• PROBLEM DETAILS: What lines below contain the string "back"? List them all.

• DATA LISTING:
* * *

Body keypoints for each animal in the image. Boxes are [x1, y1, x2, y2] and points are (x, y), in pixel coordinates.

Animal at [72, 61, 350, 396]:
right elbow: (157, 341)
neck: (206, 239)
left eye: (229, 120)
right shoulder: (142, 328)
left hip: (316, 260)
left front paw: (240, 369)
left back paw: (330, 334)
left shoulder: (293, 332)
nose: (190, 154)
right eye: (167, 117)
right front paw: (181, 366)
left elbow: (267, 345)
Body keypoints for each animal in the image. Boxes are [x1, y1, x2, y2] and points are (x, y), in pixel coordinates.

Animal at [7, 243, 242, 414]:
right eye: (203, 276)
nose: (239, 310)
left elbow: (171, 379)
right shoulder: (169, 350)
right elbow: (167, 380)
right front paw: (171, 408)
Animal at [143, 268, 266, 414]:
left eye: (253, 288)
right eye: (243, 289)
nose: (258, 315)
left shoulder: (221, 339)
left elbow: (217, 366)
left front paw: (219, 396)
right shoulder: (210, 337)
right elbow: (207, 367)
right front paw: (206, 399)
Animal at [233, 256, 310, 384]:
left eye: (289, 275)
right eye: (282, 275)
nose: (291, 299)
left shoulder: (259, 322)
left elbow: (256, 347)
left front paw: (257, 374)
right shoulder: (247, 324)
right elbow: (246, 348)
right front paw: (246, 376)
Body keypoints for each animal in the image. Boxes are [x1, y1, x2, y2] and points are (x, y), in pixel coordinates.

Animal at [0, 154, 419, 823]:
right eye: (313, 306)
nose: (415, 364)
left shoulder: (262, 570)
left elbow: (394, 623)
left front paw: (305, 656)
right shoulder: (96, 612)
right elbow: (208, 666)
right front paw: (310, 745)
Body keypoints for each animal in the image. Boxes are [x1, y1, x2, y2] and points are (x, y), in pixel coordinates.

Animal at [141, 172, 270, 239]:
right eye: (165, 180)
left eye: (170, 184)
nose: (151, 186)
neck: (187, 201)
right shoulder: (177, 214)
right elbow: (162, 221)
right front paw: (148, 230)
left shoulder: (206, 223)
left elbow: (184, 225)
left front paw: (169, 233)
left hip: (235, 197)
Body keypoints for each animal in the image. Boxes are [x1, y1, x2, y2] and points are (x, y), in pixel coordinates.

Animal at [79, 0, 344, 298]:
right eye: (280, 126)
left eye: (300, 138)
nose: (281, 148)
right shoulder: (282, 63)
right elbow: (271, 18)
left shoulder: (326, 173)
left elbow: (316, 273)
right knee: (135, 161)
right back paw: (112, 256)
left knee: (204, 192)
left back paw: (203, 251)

* * *

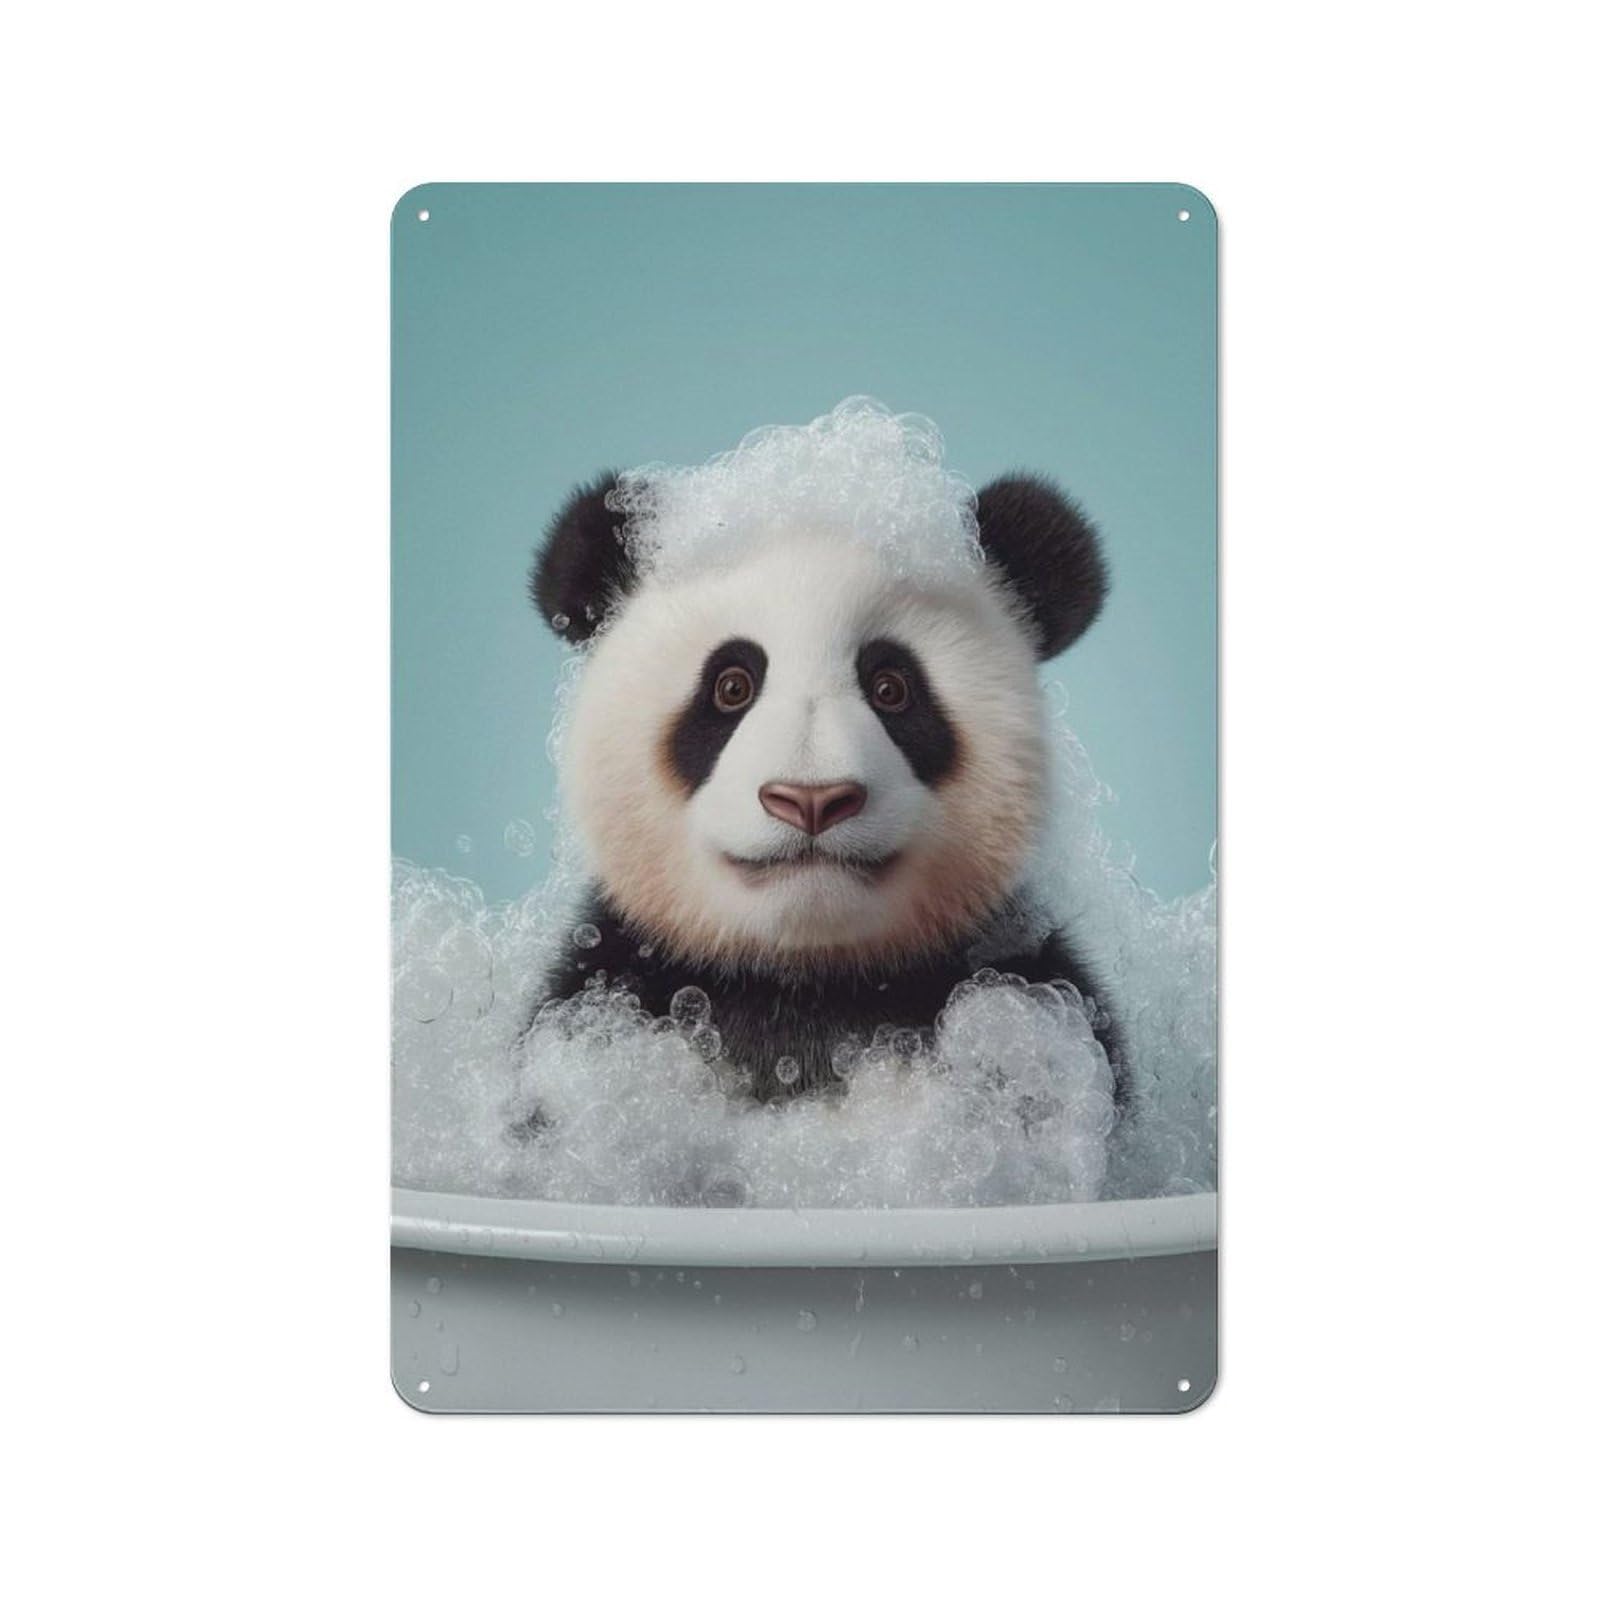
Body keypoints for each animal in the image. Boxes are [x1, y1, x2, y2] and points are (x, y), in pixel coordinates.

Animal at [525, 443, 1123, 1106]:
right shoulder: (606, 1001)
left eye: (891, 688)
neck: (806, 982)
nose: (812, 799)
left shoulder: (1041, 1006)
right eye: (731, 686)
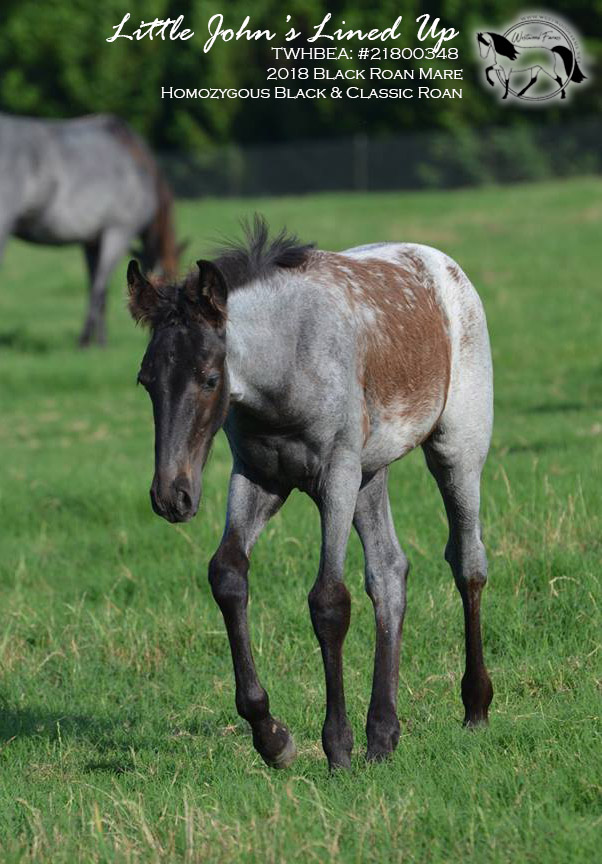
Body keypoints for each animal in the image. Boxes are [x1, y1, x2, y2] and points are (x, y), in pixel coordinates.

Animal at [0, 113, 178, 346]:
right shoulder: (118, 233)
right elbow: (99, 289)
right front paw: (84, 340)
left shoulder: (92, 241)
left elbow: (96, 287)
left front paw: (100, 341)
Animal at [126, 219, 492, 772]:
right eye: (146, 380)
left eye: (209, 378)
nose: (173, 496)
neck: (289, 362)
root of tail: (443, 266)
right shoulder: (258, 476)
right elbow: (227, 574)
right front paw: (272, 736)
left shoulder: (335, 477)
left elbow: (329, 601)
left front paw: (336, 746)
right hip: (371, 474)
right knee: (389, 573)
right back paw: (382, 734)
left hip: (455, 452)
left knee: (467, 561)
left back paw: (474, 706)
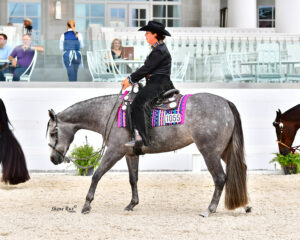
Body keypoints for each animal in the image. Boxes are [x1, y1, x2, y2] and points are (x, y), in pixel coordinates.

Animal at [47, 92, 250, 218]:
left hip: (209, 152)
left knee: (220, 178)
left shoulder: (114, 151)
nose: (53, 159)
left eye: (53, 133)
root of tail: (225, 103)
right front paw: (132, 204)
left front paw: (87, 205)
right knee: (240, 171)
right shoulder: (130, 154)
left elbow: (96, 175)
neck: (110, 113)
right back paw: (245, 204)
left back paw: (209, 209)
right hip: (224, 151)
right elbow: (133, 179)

* * *

• SOLUTION TO THIS TASK:
left back paw: (330, 334)
right back paw: (112, 256)
left back paw: (203, 251)
right back paw: (382, 734)
left back paw: (474, 706)
right back paw: (245, 204)
left back paw: (209, 209)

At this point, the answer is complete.